In his discussion with the director of Το Vima, Pericles Dimitropoulos, former Prime Minister Alexis Tsipras spoke both about domestic politics and international issues, and threw some darts at his political opponents. 

He stated he wants to continue to comment on the political moment, saying, “when you leave the active action, that does not mean that you have to sit mute and silent. That is not how I understand the position of the former prime minister.” He joked, “I did not decide to retire to a monastery.”

Tsipras critiqued both Prime Minister Kyriakos Mitsotakis and the President of the PASOK Nikos Androulakis in his comments, while also analyzing the decisions he made as prime minister.

Alexis Tsipras started by speaking about wounds left οn Greece by World War II, specifically about the stunted democracy of the post-Civil War state that led to the American-driven dictatorship, which resulted in “carrying the wound of dependency”, the tragedy of Cyprus that “weighs on Hellenism”, Greek-Turkish relations, as “Turkey is unfolding its revisionist agenda” and the issue that after the end of the Cold War “emerged on the northern border with a newly established state claiming a name and cultural heritage with aggressive intentions”.

The former prime minister argued the three greatest successes of Greek foreign policy during the Metapolitefsi period were: Greece’s accession to the EEC, the accession of Cyprus to the EU, and the Prespa Agreement with North Macedonia, which he helped bring about.

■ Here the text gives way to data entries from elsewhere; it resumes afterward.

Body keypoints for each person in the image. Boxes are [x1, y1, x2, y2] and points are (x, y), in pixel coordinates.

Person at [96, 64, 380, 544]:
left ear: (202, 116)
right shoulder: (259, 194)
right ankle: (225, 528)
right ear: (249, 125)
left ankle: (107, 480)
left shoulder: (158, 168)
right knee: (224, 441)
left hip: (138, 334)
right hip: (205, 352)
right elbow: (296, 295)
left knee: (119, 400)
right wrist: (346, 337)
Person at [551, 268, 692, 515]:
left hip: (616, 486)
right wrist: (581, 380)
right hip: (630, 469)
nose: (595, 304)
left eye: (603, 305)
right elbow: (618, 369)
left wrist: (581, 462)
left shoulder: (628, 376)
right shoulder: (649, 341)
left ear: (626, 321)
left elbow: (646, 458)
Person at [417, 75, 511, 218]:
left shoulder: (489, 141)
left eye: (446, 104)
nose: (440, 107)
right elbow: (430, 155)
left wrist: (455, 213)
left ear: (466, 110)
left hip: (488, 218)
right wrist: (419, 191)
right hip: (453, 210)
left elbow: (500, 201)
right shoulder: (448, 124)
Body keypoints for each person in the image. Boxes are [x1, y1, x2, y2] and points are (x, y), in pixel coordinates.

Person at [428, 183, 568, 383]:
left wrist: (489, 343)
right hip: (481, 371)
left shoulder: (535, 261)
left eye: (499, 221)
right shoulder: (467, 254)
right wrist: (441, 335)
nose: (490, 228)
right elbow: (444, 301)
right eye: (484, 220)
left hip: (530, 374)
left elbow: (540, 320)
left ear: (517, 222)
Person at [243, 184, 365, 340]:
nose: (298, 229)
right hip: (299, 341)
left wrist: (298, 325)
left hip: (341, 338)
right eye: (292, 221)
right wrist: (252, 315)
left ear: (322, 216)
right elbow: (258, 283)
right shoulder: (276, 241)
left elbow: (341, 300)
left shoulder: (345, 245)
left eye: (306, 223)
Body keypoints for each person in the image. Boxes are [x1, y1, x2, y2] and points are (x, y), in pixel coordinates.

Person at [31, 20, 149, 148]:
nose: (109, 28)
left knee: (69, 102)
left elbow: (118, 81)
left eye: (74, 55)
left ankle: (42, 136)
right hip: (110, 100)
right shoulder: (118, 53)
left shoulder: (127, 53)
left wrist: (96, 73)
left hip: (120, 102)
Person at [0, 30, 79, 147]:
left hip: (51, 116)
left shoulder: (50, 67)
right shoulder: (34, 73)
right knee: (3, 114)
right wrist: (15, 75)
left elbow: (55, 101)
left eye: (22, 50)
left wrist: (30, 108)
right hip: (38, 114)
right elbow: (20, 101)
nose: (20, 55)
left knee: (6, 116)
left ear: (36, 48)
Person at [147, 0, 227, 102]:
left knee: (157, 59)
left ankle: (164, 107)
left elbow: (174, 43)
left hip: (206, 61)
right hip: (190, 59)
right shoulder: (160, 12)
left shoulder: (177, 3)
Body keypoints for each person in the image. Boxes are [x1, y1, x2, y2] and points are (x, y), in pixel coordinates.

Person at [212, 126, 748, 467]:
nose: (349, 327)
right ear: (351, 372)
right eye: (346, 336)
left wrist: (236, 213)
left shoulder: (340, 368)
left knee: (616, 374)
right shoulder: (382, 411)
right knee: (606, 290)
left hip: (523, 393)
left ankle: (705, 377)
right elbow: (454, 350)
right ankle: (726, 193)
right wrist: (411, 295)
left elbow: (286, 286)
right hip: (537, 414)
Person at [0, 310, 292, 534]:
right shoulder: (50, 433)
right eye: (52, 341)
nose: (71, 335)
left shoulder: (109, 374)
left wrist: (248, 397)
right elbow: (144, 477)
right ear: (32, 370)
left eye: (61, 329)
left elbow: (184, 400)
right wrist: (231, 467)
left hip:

“I received harsh and unfair criticism from the current prime minister,” Tsipras claimed regarding the Prespa Agreement, recalling that it had been called a “national exception” and that “I traded pensions for the name.”

Greece as a Bridge

Tsipras framed the country as an important crossroads.  “Greece is in the middle of a triangle of destabilization,” he said. But, “we are not an outpost, but rather a bridge of three continents.”

Fundamental for the former prime minister is “to define what our strategy is” in regards to foreign relations. The goal for him is “to ensuring peace and stability, to increase the geopolitical prestige, sovereignty and sovereign rights.”

“It is not an easy equation,” he admitted, but “that should be the goal.”

For him, foreign policy “must have a beginning, a middle and an end”.

Asked about the issue of the election of the President of the Republic, Tsipras stated that “the discussion about names or characteristics at a time when the country has a President is a trivialization of the institution and leaves it in the hands of the Prime Minister”.

He even urged Mitsotakis “to explain to us why he is thinking about the change, where he made a mistake”.

In his opinion, “institutional trivialization has come not from the revision of Article 32. ND imposed the view that the president can be elected even with 120 votes. It trivializes the institution because the President is the guarantor of the smooth functioning of the constitution and the political system.”

Comments on the Opposition

“I did not have expectations of a Patriotic Left”, Tsipras said in response to a question about the direction of some left-wing parties such as Stefanos Kasselakis’ new Democracy Movement  and the general needs of the centre-left to reposition itself in the political scene.

“The issue is not to reassemble pieces, but to provide a solution to the problem. There is an unprecedented imbalance. The problem is that there is no opposition,” said Tsipras. “Even for the ruling party it is a problem. We will start from the need for understanding among the fragmented forces.” 

As he argued, “it is a bit of an oxymoron what is happening” as “we have not had oppositions falling but governments falling. We have an opposition that did nothing to rise, it was stagnant. So I think everyone should take responsibility for it.”

“I am not happy with the image of the Prime Minister meeting with the new leader of the opposition and the argument that with the consensus the country is moving forward. The country is also moving forward through conflicts. The opposition matters. Opposition that is serious, structured, strong,  and  thorough,” he stated about the recent meeting between Mitsotakis and Androulakis.